PhD Students


I am a molecular biologist with experience in bacterial nucleic acids (DNA/RNA) and methods connecting to them. The purpose of my doctoral studies is to investigate the microbial interactions in soil bacteria governed by secondary metabolites (SMs). The production of SMs is generally studied without the social context of bacteria. We would like to put bacterial interactions into this social context and to unravel not only the pathways but also the purpose of SM production. To reach this goal members of Pseudomonas, Actinobacteria, and Bacilli will be employed to further broaden our understanding of SM induction, production, and overall their natural roles in the soil community.

As a biotechnology engineer, I have expertise within the field of synthetic biology with specific focus on molecular tools, but generally also have a very broad profile reaching into various fields of the biological sciences.
My current project work revolves around combining synthetic biology with chemical ecology. My aim is to construct and fine-tune bacterial whole-cell biosensors for in situ monitoring of secondary metabolites in soil and rhizosphere microbiomes.
In future projects, I will investigate the metabolite-based interactions between plants and their associated microbiome by using various regulatory circuits in biosensor arrays as well as synthetically designed gene regulatory elements.  

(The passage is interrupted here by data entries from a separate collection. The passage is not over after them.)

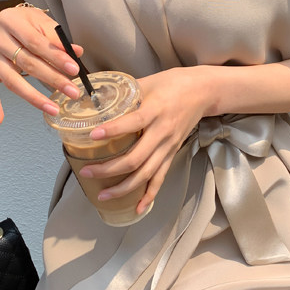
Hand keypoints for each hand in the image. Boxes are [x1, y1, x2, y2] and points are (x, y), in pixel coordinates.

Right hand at [0, 5, 85, 123]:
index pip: (35, 42)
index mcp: (10, 20)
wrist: (9, 20)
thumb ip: (57, 39)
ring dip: (34, 97)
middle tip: (72, 91)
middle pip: (26, 63)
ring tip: (53, 108)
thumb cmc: (27, 22)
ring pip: (13, 80)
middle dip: (52, 79)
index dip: (56, 57)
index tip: (73, 69)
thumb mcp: (43, 22)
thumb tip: (76, 53)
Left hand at [77, 67, 212, 215]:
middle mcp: (162, 132)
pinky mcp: (172, 153)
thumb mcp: (147, 82)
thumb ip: (123, 93)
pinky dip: (150, 195)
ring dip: (124, 188)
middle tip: (86, 172)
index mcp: (155, 110)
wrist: (202, 91)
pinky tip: (138, 208)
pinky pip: (160, 177)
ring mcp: (168, 146)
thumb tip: (95, 99)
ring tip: (103, 195)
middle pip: (135, 158)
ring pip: (146, 173)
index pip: (133, 122)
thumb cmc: (173, 83)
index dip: (113, 131)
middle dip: (109, 169)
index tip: (93, 136)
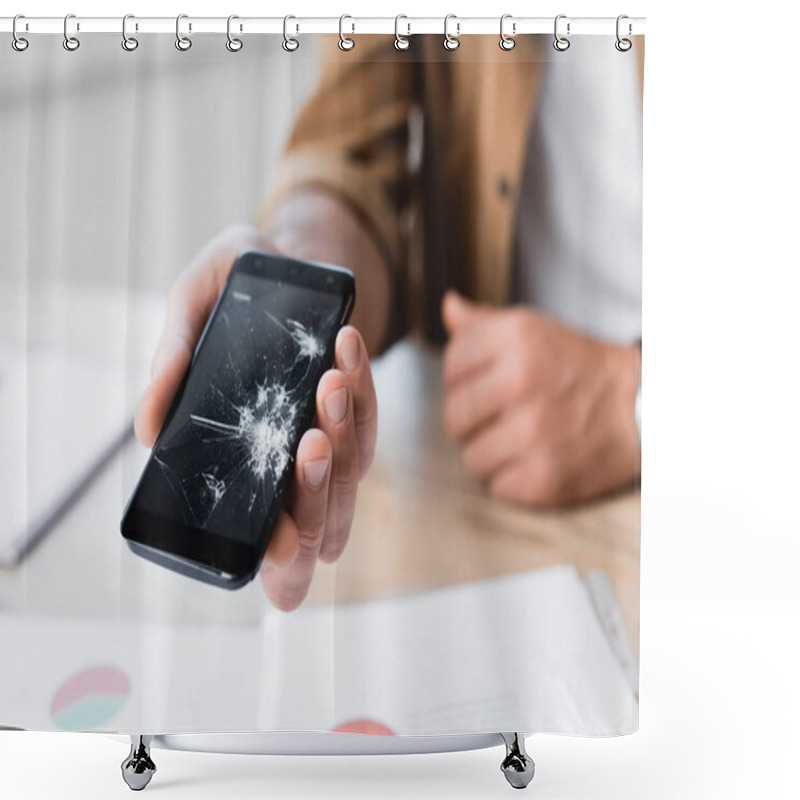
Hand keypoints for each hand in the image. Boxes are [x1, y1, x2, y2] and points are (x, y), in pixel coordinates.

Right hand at [134, 224, 377, 609]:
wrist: (275, 264)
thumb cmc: (221, 297)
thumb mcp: (189, 314)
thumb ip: (170, 364)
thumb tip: (146, 431)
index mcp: (243, 475)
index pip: (271, 547)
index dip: (279, 559)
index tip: (282, 543)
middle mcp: (288, 471)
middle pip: (320, 521)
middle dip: (316, 491)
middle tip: (308, 442)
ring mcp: (327, 447)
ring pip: (350, 470)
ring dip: (343, 432)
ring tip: (327, 383)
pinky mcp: (355, 415)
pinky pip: (368, 418)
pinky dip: (362, 388)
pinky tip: (346, 349)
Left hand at [441, 291, 640, 506]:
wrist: (643, 409)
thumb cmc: (582, 371)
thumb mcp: (535, 332)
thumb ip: (485, 324)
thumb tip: (450, 306)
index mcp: (516, 338)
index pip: (453, 364)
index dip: (466, 379)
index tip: (488, 383)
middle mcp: (522, 381)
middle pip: (455, 416)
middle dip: (474, 422)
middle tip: (504, 417)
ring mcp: (533, 431)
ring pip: (471, 458)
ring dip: (492, 455)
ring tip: (522, 440)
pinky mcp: (544, 475)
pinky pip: (497, 487)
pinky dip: (515, 481)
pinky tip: (537, 460)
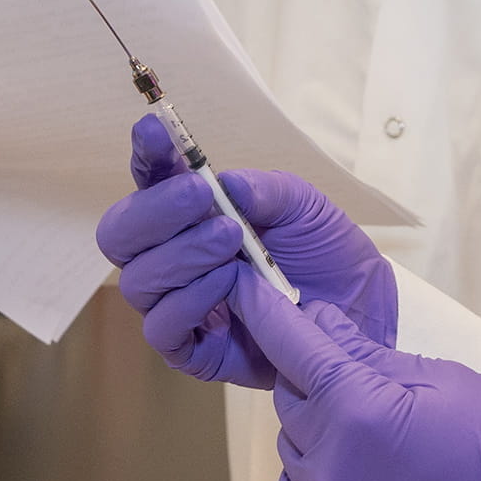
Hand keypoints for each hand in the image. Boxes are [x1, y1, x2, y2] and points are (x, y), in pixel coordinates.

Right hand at [95, 116, 396, 385]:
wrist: (361, 316)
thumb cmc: (326, 257)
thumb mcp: (307, 209)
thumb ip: (266, 190)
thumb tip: (225, 183)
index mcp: (192, 215)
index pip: (149, 180)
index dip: (146, 154)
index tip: (155, 130)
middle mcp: (172, 257)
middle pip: (119, 234)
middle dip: (153, 210)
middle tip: (200, 196)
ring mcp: (178, 304)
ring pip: (137, 280)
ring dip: (181, 254)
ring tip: (231, 240)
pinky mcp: (192, 351)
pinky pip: (163, 328)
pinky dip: (189, 300)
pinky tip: (227, 284)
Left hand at [231, 284, 480, 480]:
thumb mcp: (444, 380)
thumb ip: (370, 353)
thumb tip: (320, 322)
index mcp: (360, 409)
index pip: (293, 347)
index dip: (267, 312)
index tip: (248, 289)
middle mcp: (332, 462)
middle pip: (289, 398)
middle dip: (312, 376)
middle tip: (356, 375)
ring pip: (290, 446)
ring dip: (314, 428)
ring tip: (369, 431)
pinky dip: (303, 478)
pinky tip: (338, 469)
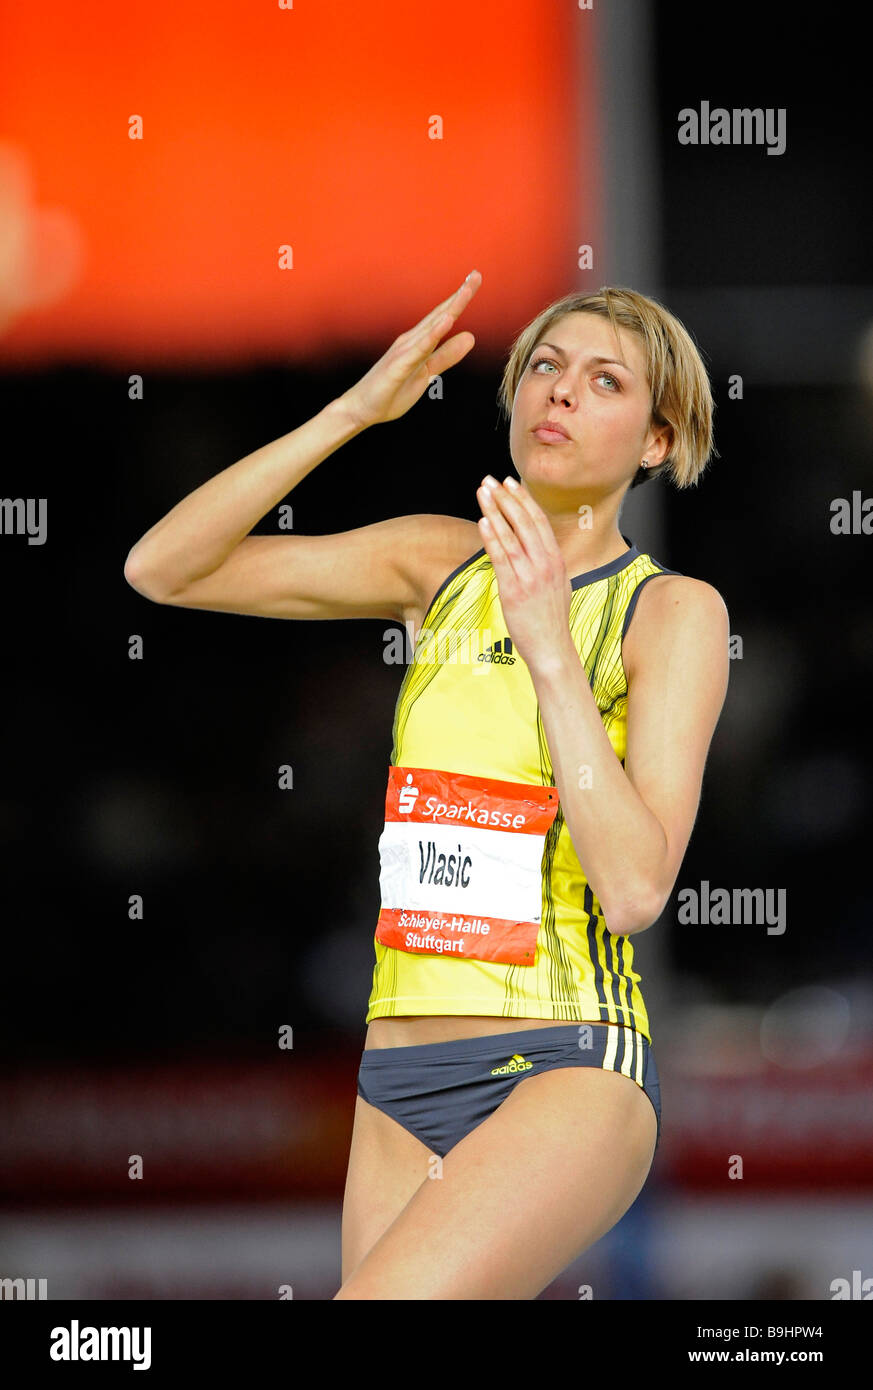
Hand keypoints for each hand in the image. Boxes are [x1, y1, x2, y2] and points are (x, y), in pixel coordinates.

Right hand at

I am a PhD student at the Center for Microbial Secondary Metabolites at DTU Bioengineering. In my PhD project I study the evolution of genes encoding secondary metabolic pathways in bacteria. I am currently investigating two questions: Do genes of secondary metabolism mutate at a higher rate than genes of primary metabolism, and are there differences in the extent to which the mutation of different metabolic pathways correlate? The approach is based on bioinformatic pipelines developed by other researchers at DTU and CeMiSt and allows for the comparison of biosynthetic gene clusters across large datasets of public bacterial genomes.

 



I am a biochemist with broad experience in molecular microbiology and methods for genome engineering of various microbes, most prominently CRISPR-based techniques.
The aim of my project within CeMiSt is to increase our understanding of the biochemical “fate” of secondary metabolites (SMs) as they undergo chemical changes (e.g. modification, inactivation, or degradation) by different members of the natural microbial community. This phenomenon, known as “biotransformation”, is believed to be common and widespread, but in most cases the underlying molecular mechanisms and the ecological role remain unknown.
The project will take a multi-disciplinary approach combining methods of microbiology, natural chemistry, molecular biology, and bioinformatics.

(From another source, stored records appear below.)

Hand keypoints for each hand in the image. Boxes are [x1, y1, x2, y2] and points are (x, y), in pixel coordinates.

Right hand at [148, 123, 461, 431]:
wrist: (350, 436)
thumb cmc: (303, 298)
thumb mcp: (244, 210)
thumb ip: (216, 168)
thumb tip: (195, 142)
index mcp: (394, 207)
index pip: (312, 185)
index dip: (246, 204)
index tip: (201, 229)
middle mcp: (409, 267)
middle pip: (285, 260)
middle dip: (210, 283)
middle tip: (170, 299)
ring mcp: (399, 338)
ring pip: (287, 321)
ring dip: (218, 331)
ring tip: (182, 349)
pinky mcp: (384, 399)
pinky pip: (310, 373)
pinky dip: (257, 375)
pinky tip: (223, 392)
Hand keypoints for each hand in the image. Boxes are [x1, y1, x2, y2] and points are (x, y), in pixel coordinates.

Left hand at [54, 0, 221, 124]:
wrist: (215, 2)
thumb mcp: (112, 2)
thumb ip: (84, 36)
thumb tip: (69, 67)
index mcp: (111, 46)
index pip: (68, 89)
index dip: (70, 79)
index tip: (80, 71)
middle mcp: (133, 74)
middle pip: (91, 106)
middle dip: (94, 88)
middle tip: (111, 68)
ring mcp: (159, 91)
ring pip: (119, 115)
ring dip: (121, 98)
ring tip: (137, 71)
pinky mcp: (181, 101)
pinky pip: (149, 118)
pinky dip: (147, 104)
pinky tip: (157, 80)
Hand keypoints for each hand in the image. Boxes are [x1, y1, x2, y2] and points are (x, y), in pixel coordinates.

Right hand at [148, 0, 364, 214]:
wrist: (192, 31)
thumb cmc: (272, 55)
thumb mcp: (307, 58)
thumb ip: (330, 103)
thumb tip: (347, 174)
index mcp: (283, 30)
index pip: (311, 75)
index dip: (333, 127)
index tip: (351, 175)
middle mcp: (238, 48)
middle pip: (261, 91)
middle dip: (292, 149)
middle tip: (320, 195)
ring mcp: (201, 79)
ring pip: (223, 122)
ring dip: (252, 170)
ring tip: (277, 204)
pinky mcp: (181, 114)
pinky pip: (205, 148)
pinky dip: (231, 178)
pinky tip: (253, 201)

The goal of the project, that I am part of, is focused on isolates of Streptomyces genus acquired from soil samples taken at “Jægersborg Dyrehaven”. In the project, the genome sequence is linked to the identified novel bioactive compounds produced by these strains through metabolomics analysis, allowing us to identify genes that are involved in the biosynthesis. My work focuses on genome mining and strain construction to identify the genes required for syntheses of these compounds, as well as to study their role in a soil mock community.

 








My project focuses on marine bacterial interactions and the role and function of associated secondary metabolites. My work includes establishing co-cultivation of marine bacteria, and the use of classical microbiological techniques and omics approaches to study these systems.






















I am a PhD student and I began my project June, 2021. I hold a Bachelor’s and Master’s degree in biology with a specialization in microbiology with my main focus being on microbial social interactions, mobile genetic elements, and biofilms. My PhD project aims to understand the importance of secondary metabolites (SMs) in microbial social interactions with focus on how spatial distribution and different environmental conditions affect SM expression and vice versa. The work includes social characterization of sym- and allo-patric Bacillus subtilis isolates, construction of novel biofilm models, and chemical imaging in an effort to relate interactions between spatial distribution of bacteria and their SM production in the context of social evolution.


As a PhD student at the Center for Microbial Secondary Metabolites at DTU Bioengineering, my aim is to investigate the role of secondary metabolites in the structure and development of microbial communities of apples.
The focus of my PhD will be the filamentous fungus Penicillium expansum, as it is often a dominant player in the apple microbial community and the causing agent of blue mold decay of apples.
My work includes characterization of the natural community, the development of a toolbox for genetic engineering of P. expansum, and to generate mutant strains for a mock community to investigate the role of the secondary metabolites.